TASK REQUIREMENTS » When copying the records below, keep every word as it is and drop the images.

════════════════════

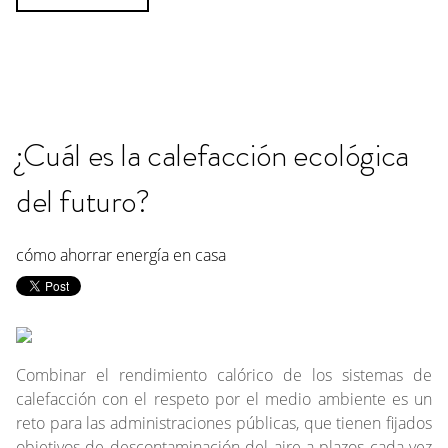
¿Cuál es la calefacción ecológica
del futuro?
cómo ahorrar energía en casa
Combinar el rendimiento calórico de los sistemas de
calefacción con el respeto por el medio ambiente es un
reto para las administraciones públicas, que tienen fijados
objetivos de descontaminación del aire a plazos cada vez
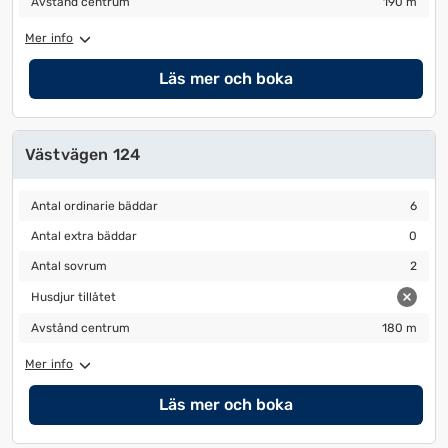
Avstånd centrum
190 m
Mer info
Läs mer och boka
Västvägen 124
Antal ordinarie bäddar
6
Antal ordinarie bäddar
6
Antal extra bäddar
0
Antal extra bäddar
0
Antal sovrum
2
Antal sovrum
2
Husdjur tillåtet
Husdjur tillåtet
Avstånd centrum
180 m
Avstånd centrum
180 m
Mer info
Läs mer och boka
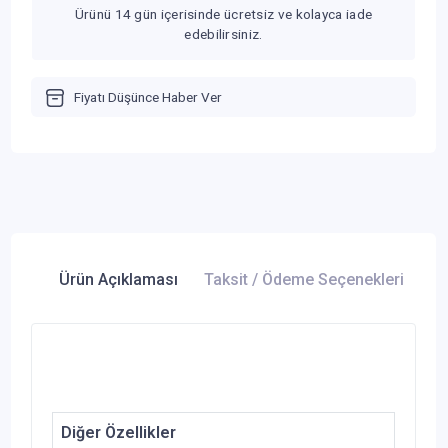
Ürünü 14 gün içerisinde ücretsiz ve kolayca iade
edebilirsiniz.
Fiyatı Düşünce Haber Ver
Ürün Açıklaması
Taksit / Ödeme Seçenekleri
Ür
Diğer Özellikler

════════════════════

WRITTEN REPLY »
¿Cuál es la calefacción ecológica
del futuro?
cómo ahorrar energía en casa
Combinar el rendimiento calórico de los sistemas de
calefacción con el respeto por el medio ambiente es un
reto para las administraciones públicas, que tienen fijados
objetivos de descontaminación del aire a plazos cada vez
Avstånd centrum
190 m
Mer info
Läs mer och boka
Västvägen 124
Antal ordinarie bäddar
6
Antal ordinarie bäddar
6
Antal extra bäddar
0
Antal extra bäddar
0
Antal sovrum
2
Antal sovrum
2
Husdjur tillåtet
Husdjur tillåtet
Avstånd centrum
180 m
Avstånd centrum
180 m
Mer info
Läs mer och boka
Ürünü 14 gün içerisinde ücretsiz ve kolayca iade
edebilirsiniz.
Fiyatı Düşünce Haber Ver
Ürün Açıklaması
Taksit / Ödeme Seçenekleri
Ür
Diğer Özellikler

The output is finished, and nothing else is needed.